Dataset excerpt
□ □ □ □
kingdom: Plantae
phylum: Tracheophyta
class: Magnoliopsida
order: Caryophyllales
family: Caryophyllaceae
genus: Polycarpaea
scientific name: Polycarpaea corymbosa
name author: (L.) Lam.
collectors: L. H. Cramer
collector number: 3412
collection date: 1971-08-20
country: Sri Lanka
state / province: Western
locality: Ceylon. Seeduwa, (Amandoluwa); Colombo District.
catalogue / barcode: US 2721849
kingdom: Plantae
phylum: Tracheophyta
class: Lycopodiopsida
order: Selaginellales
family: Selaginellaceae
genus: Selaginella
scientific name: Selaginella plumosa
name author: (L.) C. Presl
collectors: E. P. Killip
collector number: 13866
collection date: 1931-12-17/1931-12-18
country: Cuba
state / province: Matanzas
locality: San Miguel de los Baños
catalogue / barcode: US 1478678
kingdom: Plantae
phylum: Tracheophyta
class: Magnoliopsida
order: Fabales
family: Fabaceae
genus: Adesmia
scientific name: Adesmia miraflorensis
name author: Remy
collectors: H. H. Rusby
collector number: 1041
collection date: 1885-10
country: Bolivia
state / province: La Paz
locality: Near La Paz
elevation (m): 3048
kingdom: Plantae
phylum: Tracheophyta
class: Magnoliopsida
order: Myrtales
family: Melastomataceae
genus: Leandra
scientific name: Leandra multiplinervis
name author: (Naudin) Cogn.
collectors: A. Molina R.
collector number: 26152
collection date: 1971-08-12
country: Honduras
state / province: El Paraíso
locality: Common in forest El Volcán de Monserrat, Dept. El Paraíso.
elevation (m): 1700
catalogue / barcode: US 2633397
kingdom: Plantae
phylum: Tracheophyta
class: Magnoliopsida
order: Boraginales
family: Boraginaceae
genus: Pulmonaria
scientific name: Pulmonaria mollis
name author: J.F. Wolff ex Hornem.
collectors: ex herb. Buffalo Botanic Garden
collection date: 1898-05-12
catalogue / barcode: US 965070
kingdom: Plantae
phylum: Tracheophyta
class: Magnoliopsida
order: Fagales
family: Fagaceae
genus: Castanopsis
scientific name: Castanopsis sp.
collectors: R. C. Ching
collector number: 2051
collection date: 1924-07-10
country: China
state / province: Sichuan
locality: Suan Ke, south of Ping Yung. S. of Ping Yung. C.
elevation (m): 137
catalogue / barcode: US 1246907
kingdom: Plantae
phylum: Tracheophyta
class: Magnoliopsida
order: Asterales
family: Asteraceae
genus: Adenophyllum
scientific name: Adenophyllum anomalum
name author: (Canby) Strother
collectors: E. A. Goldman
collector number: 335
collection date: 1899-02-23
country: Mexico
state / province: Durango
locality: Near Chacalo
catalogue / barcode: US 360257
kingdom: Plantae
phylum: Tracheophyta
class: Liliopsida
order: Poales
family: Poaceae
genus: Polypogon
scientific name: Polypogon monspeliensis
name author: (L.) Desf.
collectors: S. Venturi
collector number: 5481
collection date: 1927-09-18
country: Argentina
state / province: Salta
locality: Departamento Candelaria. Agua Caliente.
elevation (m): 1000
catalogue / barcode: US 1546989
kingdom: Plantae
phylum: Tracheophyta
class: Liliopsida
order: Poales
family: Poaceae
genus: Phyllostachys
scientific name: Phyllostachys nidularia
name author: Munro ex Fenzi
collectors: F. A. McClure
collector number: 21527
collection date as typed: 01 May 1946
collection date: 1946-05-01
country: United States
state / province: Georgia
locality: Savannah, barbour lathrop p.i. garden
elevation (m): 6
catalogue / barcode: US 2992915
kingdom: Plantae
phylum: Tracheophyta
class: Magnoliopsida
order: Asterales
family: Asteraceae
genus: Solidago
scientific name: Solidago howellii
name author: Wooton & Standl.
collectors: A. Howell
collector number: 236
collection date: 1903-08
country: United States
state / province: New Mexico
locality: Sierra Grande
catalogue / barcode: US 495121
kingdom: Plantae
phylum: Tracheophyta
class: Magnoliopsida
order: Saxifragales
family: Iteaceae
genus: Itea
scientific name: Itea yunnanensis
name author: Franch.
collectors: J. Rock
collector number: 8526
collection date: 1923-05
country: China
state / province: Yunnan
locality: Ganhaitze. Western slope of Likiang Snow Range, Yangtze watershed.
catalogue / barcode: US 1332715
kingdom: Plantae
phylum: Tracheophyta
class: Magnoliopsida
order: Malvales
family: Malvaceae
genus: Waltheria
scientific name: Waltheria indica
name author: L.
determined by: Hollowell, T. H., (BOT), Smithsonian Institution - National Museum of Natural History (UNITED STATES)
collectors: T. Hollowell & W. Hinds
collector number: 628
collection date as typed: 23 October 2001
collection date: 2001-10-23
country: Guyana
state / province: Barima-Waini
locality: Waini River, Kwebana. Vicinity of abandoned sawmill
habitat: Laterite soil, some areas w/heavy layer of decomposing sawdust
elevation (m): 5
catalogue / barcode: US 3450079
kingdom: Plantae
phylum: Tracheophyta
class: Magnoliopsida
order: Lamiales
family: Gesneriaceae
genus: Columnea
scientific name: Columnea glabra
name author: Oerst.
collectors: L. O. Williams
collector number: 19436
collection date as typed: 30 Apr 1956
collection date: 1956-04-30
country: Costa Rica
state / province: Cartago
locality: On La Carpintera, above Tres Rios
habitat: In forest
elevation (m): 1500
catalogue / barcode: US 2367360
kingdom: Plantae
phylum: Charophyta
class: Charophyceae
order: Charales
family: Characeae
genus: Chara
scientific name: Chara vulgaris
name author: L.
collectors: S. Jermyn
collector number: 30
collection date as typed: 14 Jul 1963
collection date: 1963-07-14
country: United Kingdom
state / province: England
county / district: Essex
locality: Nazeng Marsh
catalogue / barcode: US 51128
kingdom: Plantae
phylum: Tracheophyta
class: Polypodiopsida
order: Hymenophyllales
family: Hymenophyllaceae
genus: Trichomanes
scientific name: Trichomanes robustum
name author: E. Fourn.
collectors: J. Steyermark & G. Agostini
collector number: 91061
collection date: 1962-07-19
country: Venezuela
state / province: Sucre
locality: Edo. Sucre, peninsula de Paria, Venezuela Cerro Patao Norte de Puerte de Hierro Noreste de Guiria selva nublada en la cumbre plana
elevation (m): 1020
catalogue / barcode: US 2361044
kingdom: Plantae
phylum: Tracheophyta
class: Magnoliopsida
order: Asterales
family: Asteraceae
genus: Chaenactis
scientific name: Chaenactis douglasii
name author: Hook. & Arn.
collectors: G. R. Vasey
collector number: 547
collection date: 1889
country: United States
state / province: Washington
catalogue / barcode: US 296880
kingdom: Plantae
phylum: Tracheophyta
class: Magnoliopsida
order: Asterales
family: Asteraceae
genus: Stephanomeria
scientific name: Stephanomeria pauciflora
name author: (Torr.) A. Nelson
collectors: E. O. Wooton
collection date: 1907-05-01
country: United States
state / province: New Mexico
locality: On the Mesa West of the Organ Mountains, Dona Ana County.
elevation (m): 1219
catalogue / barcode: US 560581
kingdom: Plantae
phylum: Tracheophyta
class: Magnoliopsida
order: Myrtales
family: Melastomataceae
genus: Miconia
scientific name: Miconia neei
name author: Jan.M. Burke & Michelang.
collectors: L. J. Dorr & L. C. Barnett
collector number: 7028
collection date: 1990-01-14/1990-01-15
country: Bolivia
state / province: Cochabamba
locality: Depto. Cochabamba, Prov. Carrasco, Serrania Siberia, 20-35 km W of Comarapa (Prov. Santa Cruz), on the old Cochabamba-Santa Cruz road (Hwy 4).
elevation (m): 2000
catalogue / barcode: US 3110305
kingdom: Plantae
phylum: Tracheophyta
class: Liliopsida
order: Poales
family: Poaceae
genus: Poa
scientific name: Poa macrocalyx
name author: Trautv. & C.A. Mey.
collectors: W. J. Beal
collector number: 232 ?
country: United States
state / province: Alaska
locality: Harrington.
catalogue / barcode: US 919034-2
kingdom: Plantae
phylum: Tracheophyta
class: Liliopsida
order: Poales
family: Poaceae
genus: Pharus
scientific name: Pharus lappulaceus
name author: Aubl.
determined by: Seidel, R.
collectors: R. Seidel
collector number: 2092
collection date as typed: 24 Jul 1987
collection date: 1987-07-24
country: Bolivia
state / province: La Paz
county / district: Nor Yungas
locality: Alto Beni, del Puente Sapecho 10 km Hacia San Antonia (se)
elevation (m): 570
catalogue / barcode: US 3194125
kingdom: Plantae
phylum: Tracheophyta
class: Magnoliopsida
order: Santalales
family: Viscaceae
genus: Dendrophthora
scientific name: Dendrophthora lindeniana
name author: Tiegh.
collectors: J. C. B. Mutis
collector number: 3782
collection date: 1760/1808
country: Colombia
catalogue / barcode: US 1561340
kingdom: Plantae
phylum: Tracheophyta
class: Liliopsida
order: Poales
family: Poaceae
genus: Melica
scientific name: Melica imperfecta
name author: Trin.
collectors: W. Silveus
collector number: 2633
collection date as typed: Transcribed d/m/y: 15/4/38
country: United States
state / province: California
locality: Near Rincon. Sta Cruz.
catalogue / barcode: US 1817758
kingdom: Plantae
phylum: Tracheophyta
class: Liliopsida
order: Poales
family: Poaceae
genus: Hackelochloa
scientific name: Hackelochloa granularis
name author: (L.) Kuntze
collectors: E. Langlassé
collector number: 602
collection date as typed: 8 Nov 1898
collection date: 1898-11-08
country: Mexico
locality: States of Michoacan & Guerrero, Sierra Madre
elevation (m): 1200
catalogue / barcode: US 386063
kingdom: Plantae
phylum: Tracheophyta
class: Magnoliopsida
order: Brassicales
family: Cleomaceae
□ □ □ □
Please lay out the records above as a JSON list of strings with one string per line, leaving out blank lines. Start at the first line of the records and stop after the line containing "order: Selaginellales".

- **Final answer**
[
  "kingdom: Plantae",
  "phylum: Tracheophyta",
  "class: Magnoliopsida",
  "order: Caryophyllales",
  "family: Caryophyllaceae",
  "genus: Polycarpaea",
  "scientific name: Polycarpaea corymbosa",
  "name author: (L.) Lam.",
  "collectors: L. H. Cramer",
  "collector number: 3412",
  "collection date: 1971-08-20",
  "country: Sri Lanka",
  "state / province: Western",
  "locality: Ceylon. Seeduwa, (Amandoluwa); Colombo District.",
  "catalogue / barcode: US 2721849",
  "kingdom: Plantae",
  "phylum: Tracheophyta",
  "class: Lycopodiopsida",
  "order: Selaginellales"
]